Law enforcement officials and criminologists cautioned that the decline was
not a trend. In fact, for all of 2000, counting state and federal prisons,
the number of inmates actually grew 1.3 percent, the report said. But that
is well below the average growth rate of 6 percent in the 1990s and is the
lowest rate of increase since 1972, the report said.

At the end of 2000, there were 1,236,476 people in state prisons and
145,416 in federal prisons.

What seems to be happening, said Allen J. Beck, the main author of the
report, which was released by the Bureau of Justice Statistics, is that the
rate of increase of prisoners has been slowing for several years and has
reached a point where it is stable.

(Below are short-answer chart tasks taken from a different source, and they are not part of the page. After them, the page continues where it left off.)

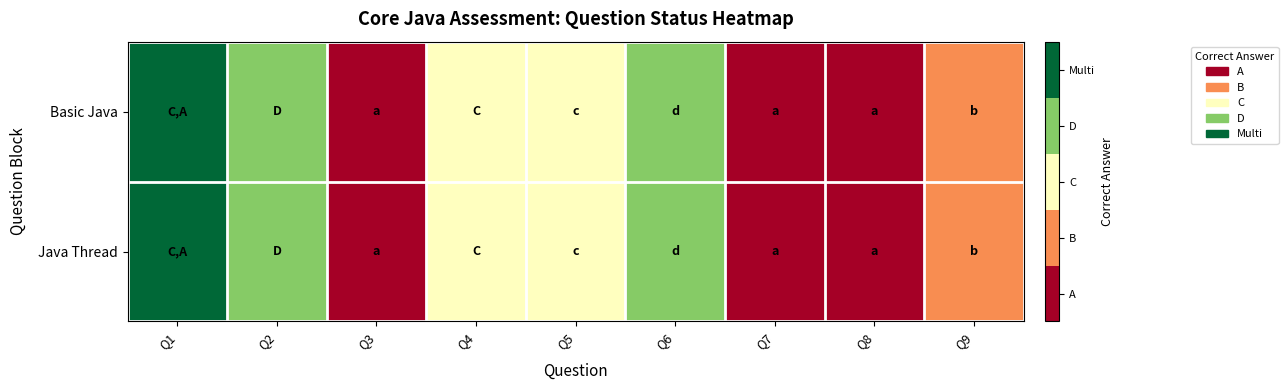

Reading right to left, transcribe all the data shown in this chart.

Basic Java: Q9=1	Q8=0	Q7=0	Q6=3	Q5=2	Q4=2	Q3=0	Q2=3	Q1=4
Java Thread: Q9=1	Q8=0	Q7=0	Q6=3	Q5=2	Q4=2	Q3=0	Q2=3	Q1=4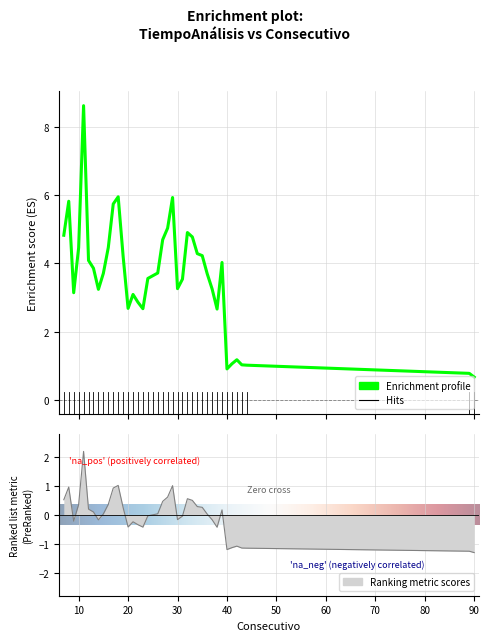

What is the value of the 17th point from the left?

2.7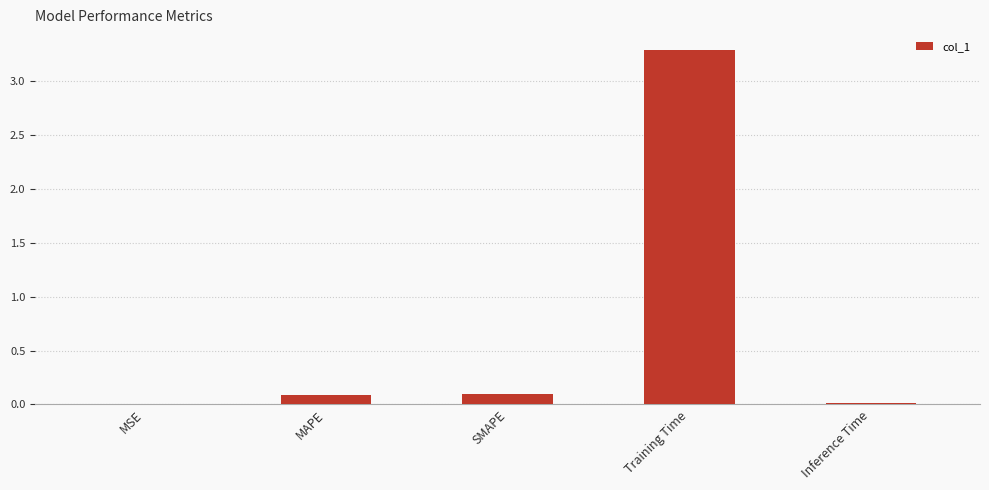

What is the sum of all values?

3.5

It is too early to tell whether the
slowdown will continue and lead to a real decline in the number of inmates,
Beck said.

He said he did not yet believe the number would drop substantially.
Thirteen states experienced a decline in their number of prisoners for the
full year, he said, led by Massachusetts, with a drop of 5.6 percent, New
Jersey, down 5.4 percent, New York, down 3.7 percent, and Texas, down 3.2
percent. In each of these states, short-term factors accounted for the
declines, like a drop in arrests or more lenient parole policies, Beck said.

Budget Benefits

But if the decline continues, it could benefit state budgets because
prisons have been the fastest-growing item of state spending over the last
20 years. In a number of states, including California, spending on prisons
has depleted money for state colleges and universities.

In the last decade, states built prisons with 528,000 new beds, the report
found. At an average cost of $50,000 per bed, building prisons cost the
states $26.4 billion, Beck said. In addition, the annual operating costs
for state and federal prisons now run about $30 billion, Beck said.